Another topic this movie successfully explores from the eyes of Gen Z is sexuality. This has always been a topic that often becomes prevalent during adolescence, but the way in which it affects teenagers is constantly changing. Coming of age in a time where rapid shifts are being made in the LGBTQ+ experience has generally created a more open and experimental concept of sexuality for teenagers. “The Fallout” incorporates the topic of sexuality organically, as it is used to showing how it can sometimes interact with traumatic experiences instead of just utilizing it for forced representation or queerbaiting. 

Park also did an incredible job addressing the concept of trauma in instances of school shootings. She emphasizes just how fluctuating and widespread the effects and trauma of an experience like this can be. While some kids affected by the shooting immediately mobilized into political action, others, like Vada, struggle to comprehend their emotions.

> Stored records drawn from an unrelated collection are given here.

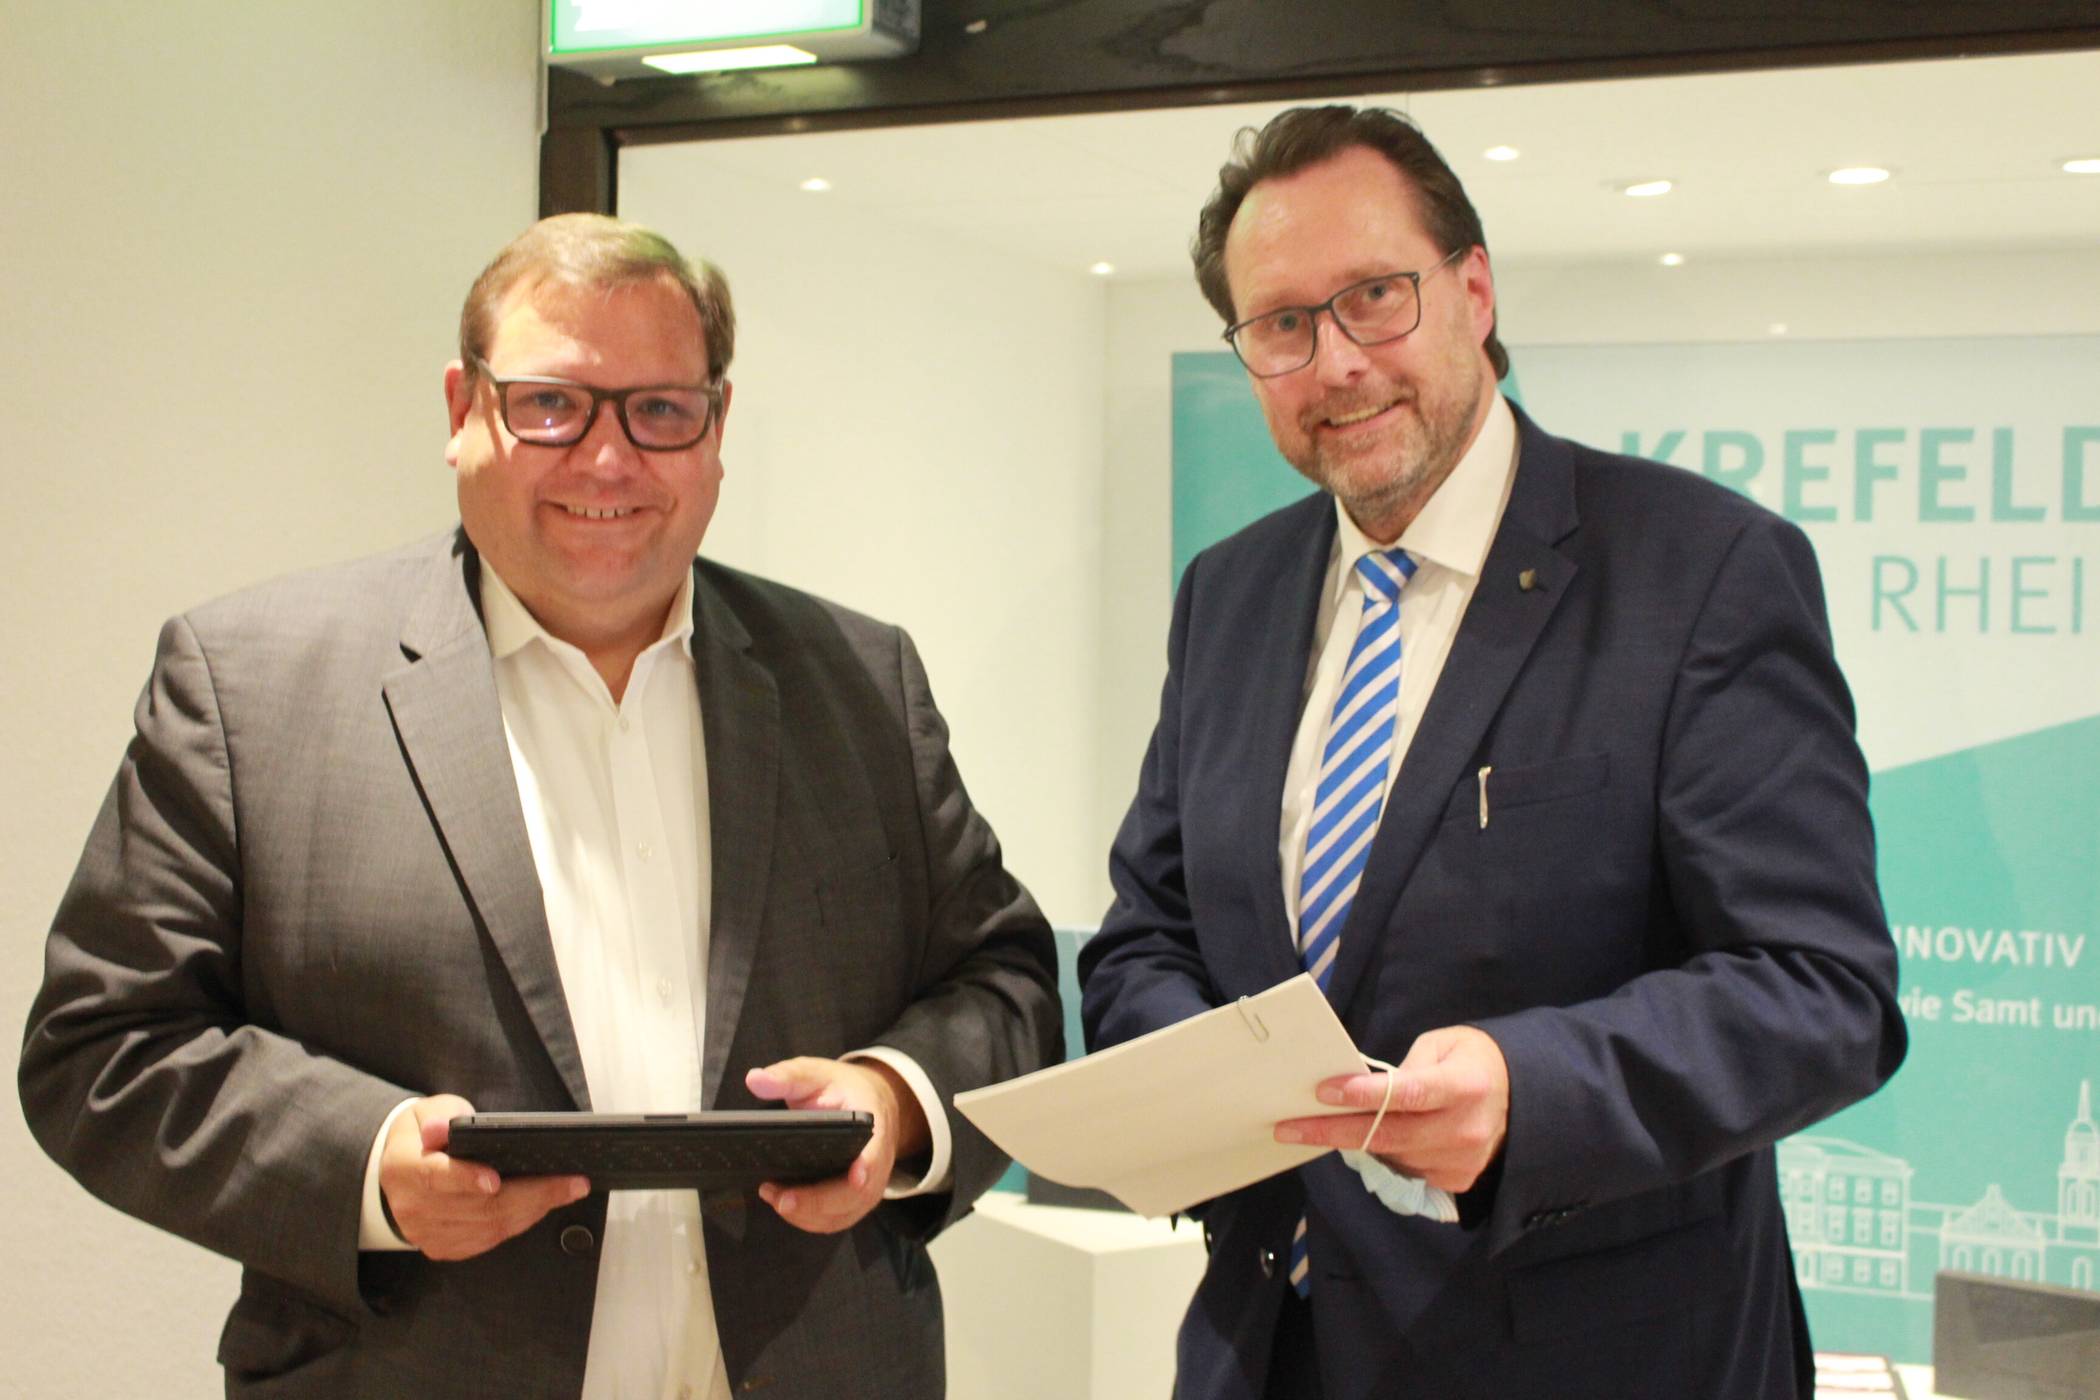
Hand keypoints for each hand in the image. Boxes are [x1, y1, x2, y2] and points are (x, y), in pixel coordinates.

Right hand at [377, 1094, 588, 1261]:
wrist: (401, 1169)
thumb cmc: (424, 1134)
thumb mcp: (427, 1112)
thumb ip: (439, 1117)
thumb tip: (439, 1129)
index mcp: (403, 1169)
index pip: (435, 1178)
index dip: (466, 1180)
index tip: (496, 1180)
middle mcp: (411, 1207)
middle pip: (477, 1208)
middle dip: (531, 1195)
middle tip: (573, 1182)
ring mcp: (425, 1233)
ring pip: (489, 1228)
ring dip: (534, 1210)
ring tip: (568, 1191)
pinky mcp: (442, 1247)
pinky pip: (488, 1240)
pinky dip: (520, 1223)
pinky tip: (544, 1205)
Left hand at [744, 1058, 928, 1234]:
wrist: (868, 1102)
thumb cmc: (840, 1088)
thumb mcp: (815, 1073)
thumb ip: (788, 1076)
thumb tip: (755, 1079)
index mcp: (873, 1123)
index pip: (875, 1150)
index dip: (868, 1166)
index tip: (855, 1177)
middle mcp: (878, 1161)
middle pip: (857, 1193)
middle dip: (818, 1201)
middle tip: (780, 1198)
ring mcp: (869, 1185)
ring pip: (844, 1213)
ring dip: (808, 1214)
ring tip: (773, 1197)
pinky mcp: (856, 1201)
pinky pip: (836, 1220)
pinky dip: (809, 1219)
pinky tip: (783, 1203)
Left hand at [1273, 1025, 1509, 1192]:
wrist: (1521, 1099)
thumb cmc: (1473, 1061)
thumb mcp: (1444, 1044)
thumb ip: (1405, 1066)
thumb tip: (1359, 1087)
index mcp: (1464, 1085)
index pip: (1406, 1093)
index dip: (1363, 1094)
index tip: (1323, 1091)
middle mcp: (1464, 1128)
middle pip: (1387, 1135)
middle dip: (1331, 1131)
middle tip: (1287, 1127)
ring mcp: (1461, 1161)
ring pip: (1390, 1155)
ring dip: (1349, 1141)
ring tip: (1310, 1128)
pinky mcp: (1455, 1180)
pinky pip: (1403, 1168)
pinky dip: (1379, 1153)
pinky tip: (1361, 1138)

There is no one way to navigate trauma, and this movie makes a point of addressing this conversation. Additionally, Park integrates the experiences of loving someone through their trauma and how that in itself can be a difficult and confusing experience. 

One cannot discuss the Gen Z teenage experience without addressing social media and the internet. “The Fallout” is very open about both the positive and negative aspects of the digital influence on teenagers. Vada is allowed to create more connections to cope with her trauma because of her phone. On the other hand, her trauma becomes more complicated and overbearing because of the pervasive nature of the internet. She is constantly reminded of her experiences she went through and her healing process is made much more difficult. Park also acknowledges how social media can warp teenagers’ perspective on trauma, as some may feel pressured to take on the weight of solving huge issues just because they have a farther reach in the world than past generations. 

“The Fallout” is a very emotionally overwhelming movie, deliberately highlighting how increasingly polarized politics and the influence of social media have exacerbated the list of confusing emotions teenagers already take on. As someone born in 2003, the presence of gun violence in schools has been prevalent my entire life. This movie was an extremely realistic portrayal of how it feels to grow up alongside the repercussions of this violence. Park was ultimately successful in her goal to give voice to the unique experiences of Gen Z adolescents due to her careful and open discussion of such personal and meaningful issues.